> _WHAT THE TASK REQUIRES_
Copy the listing into a numbered list, one entry per line and without blank lines, from the line that contains "pose: elev=275.2 azim=17.9" through the end of the listing. Leave the pictures out.

> _THE INPUT_
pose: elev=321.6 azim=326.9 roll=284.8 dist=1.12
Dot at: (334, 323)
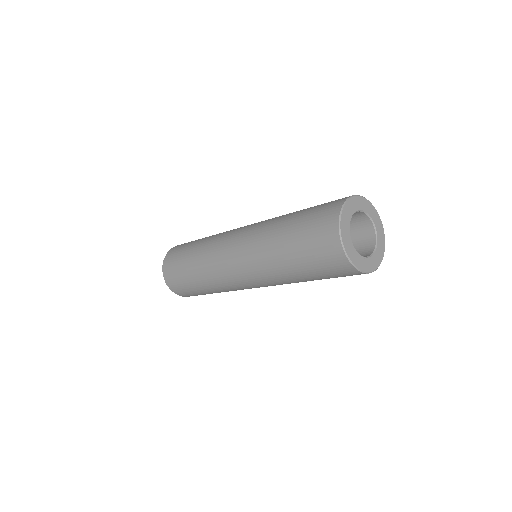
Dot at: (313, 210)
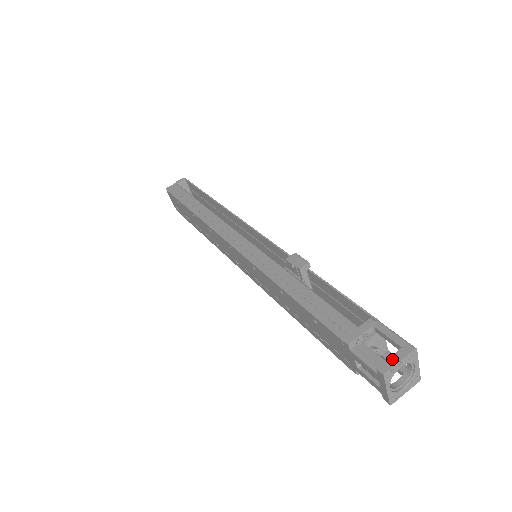
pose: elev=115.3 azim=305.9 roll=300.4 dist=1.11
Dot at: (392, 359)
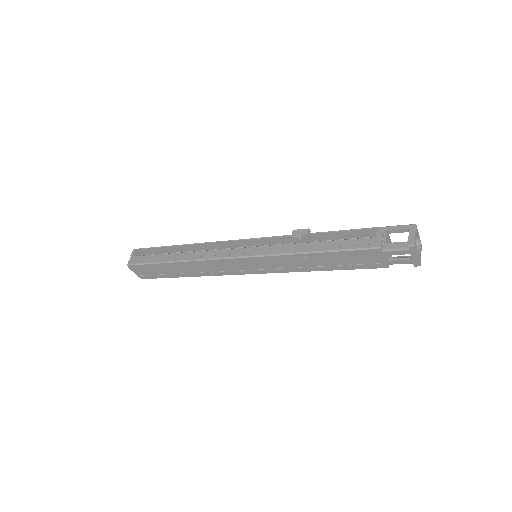
Dot at: (411, 236)
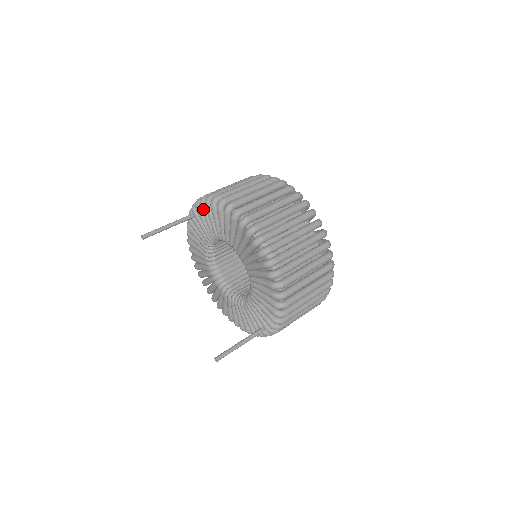
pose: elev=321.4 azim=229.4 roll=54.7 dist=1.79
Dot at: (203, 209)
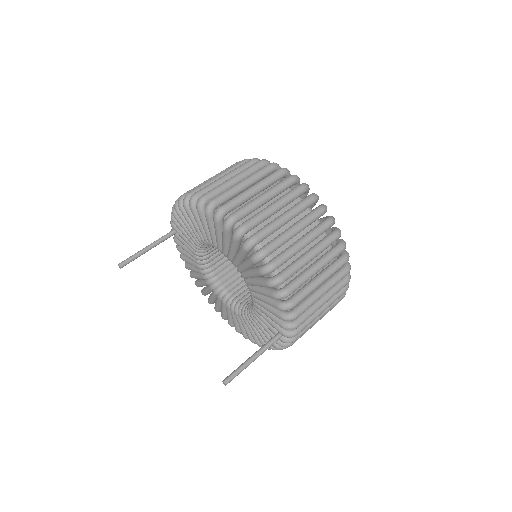
Dot at: (176, 217)
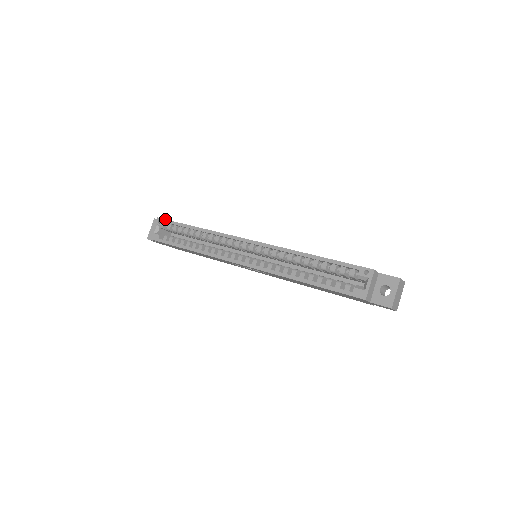
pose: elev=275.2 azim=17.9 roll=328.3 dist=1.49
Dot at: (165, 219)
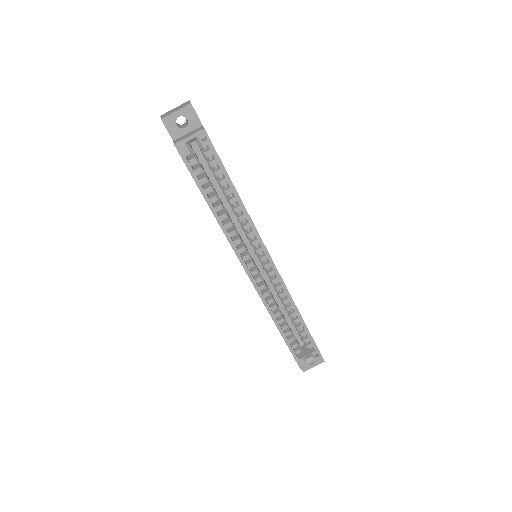
Dot at: occluded
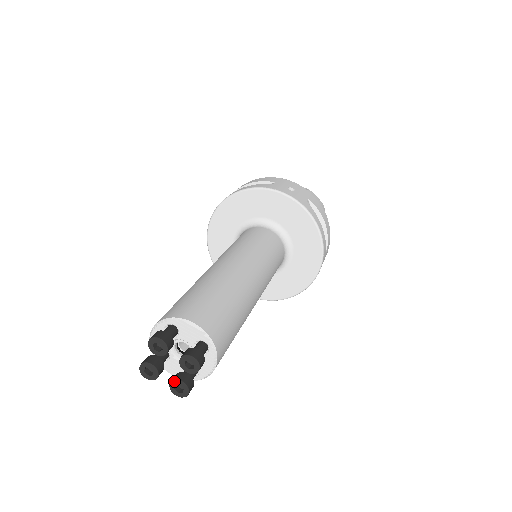
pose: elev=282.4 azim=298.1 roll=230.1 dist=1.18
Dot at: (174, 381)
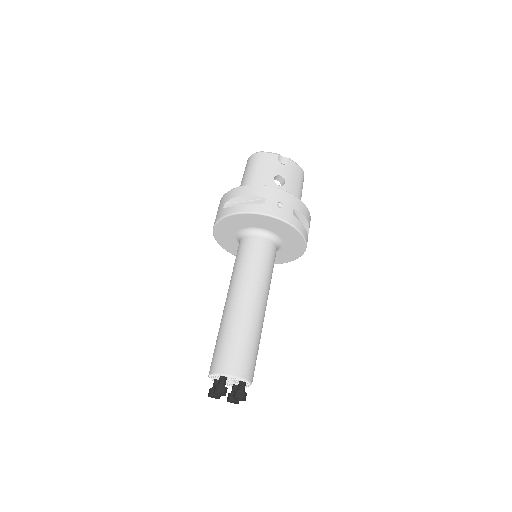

> _SOLUTION_
1. pose: elev=275.2 azim=17.9 roll=328.3 dist=1.49
2. Dot at: (165, 219)
3. Dot at: occluded
4. pose: elev=282.4 azim=298.1 roll=230.1 dist=1.18
5. Dot at: (174, 381)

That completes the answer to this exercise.